Ryan has consistently said he does not want to be his party’s nominee for president. But former House Speaker John Boehner told a conference of futures trading executives Wednesday that Ryan should be the party’s pick if no one was selected on the first ballot at the convention.

Ryan was also forced to beat back efforts to recruit him to run earlier this month.

However, Ryan ruled out running for speaker last year before being lobbied heavily by his colleagues and, ultimately, stepping forward as a consensus candidate to replace Boehner.

The GOP field is currently led by billionaire Donald Trump, who has dominated contests across the country and tallied 640 delegates out of the 1,237 needed to clinch the nomination. His closest competitor is Texas Sen. Ted Cruz, who has won 405 delegates.

A brokered or contested convention could occur if no one reaches the magic number.

Both Trump and Cruz warned fellow Republicans Wednesday of dire consequences if the GOP establishment attempts to have a brokered convention this summer.

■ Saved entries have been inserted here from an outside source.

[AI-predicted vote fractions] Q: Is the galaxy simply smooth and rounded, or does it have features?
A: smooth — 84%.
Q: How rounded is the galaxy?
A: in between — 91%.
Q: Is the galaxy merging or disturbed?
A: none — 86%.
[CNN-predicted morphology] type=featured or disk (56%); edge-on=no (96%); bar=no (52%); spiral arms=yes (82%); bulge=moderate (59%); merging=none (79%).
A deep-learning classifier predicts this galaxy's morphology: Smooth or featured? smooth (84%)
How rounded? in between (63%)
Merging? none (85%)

“I think you’d have riots. I think you’d have riots,” Trump said Wednesday on CNN’s “New Day.” “I’m representing a tremendous many, many millions of people.”

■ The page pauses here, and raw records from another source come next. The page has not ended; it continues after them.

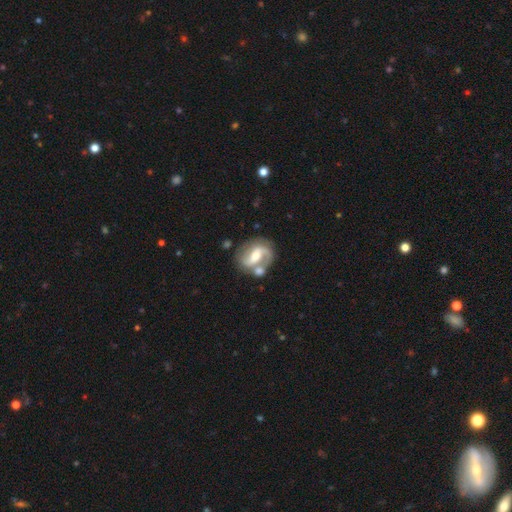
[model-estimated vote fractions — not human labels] Smooth or featured? Predicted: featured or disk (p=0.83). Edge-on disk? Predicted: no (p=0.97). Bar? Predicted: strong (p=0.42). Spiral arms? Predicted: yes (p=0.93). Spiral winding? Predicted: medium (p=0.50). Spiral arm count? Predicted: 2 (p=0.86). Bulge size? Predicted: moderate (p=0.59). Merging? Predicted: none (p=0.60).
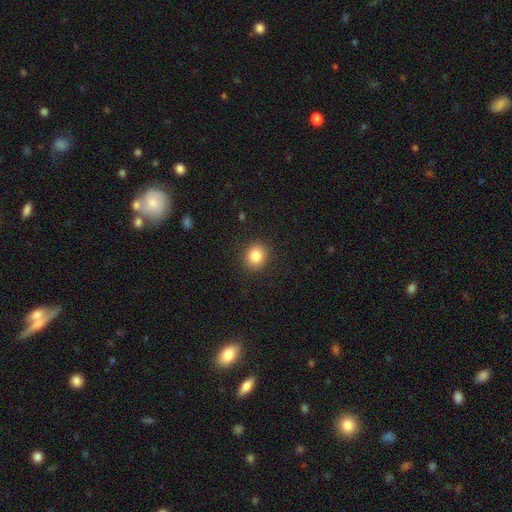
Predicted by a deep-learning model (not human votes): Smooth or featured? smooth (85%)
How rounded? round (75%)
Merging? none (90%)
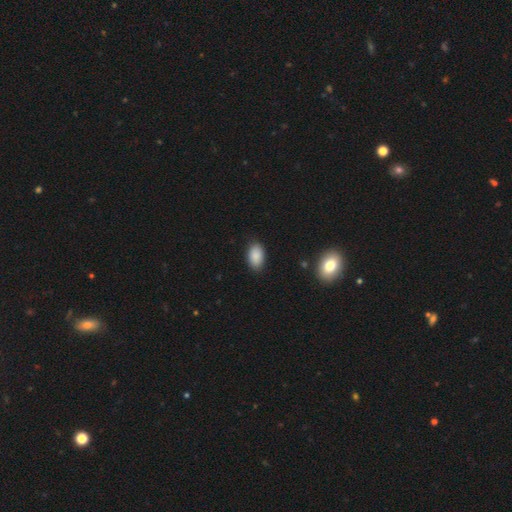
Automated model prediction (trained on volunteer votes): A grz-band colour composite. It shows a smooth galaxy with no disk features (89%) that is in between round and cigar-shaped (93%). Merging: none (86%).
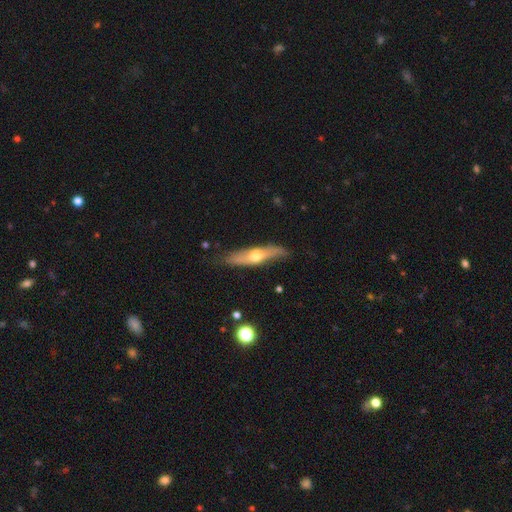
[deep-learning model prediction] A featured or disk galaxy (53%) viewed edge-on (81%).

Vote fractions:
- Smooth or featured? featured or disk: 53% / smooth: 41% / star or artifact: 6%
- Edge-on disk? yes: 81% / no: 19%
- Merging? none: 78% / minor disturbance: 16% / major disturbance: 4% / merger: 2%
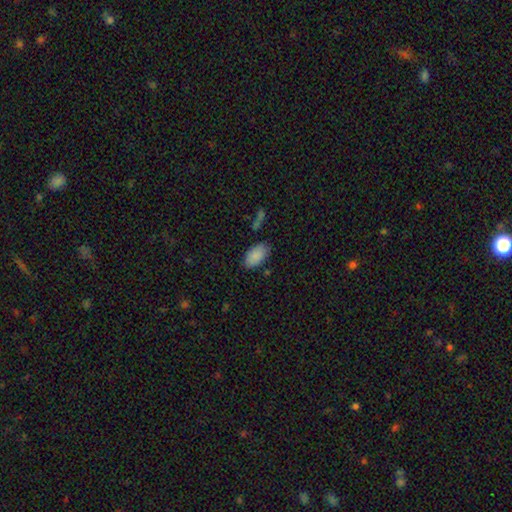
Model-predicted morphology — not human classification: Q: Smooth or featured?
A: smooth (88%); runner-up: star or artifact (7%)
Q: How rounded?
A: in between (94%); runner-up: round (4%)
Q: Merging?
A: none (79%); runner-up: minor disturbance (15%)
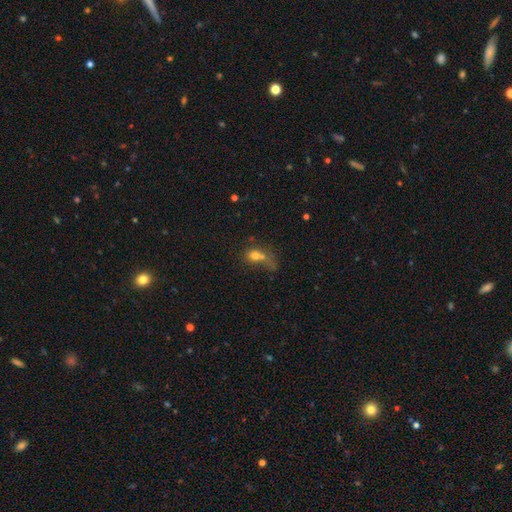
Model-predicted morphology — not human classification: Smooth or featured?
  - smooth: 69% *
  - featured or disk: 18%
  - star or artifact: 13%
How rounded?
  - in between: 50% *
  - round: 47%
  - cigar-shaped: 3%
Merging?
  - merger: 45% *
  - none: 22%
  - major disturbance: 21%
  - minor disturbance: 12%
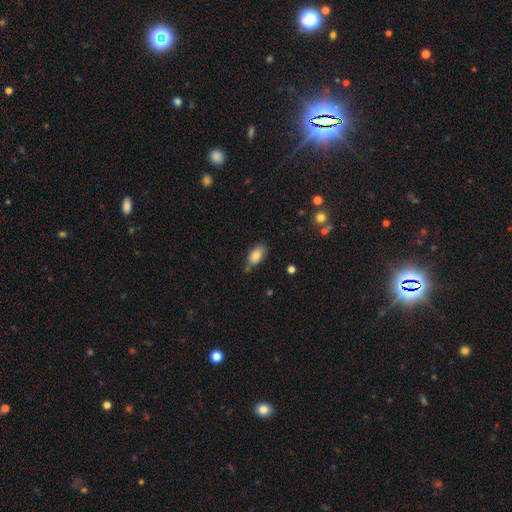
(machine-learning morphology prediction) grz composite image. It shows a smooth galaxy with no disk features (82%) that is in between round and cigar-shaped (91%). Merging: none (65%).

Cruz said party leaders getting behind a brokered convention would be disastrous.

“I think that would be an absolute disaster. I think the people would quite rightly revolt. The way to beat Donald Trump is at the ballot box,” the Texas senator said on “New Day.”

“If it ends up happening that we get to Cleveland and nobody has 1,237 delegates, that Donald has a whole bunch of delegates and I have a whole bunch of delegates and we come in neck and neck, then it is up to delegates to decide,” he added.

Republican National Committee Communications Director Sean Spicer said Wednesday that a chance for a brokered convention still remains.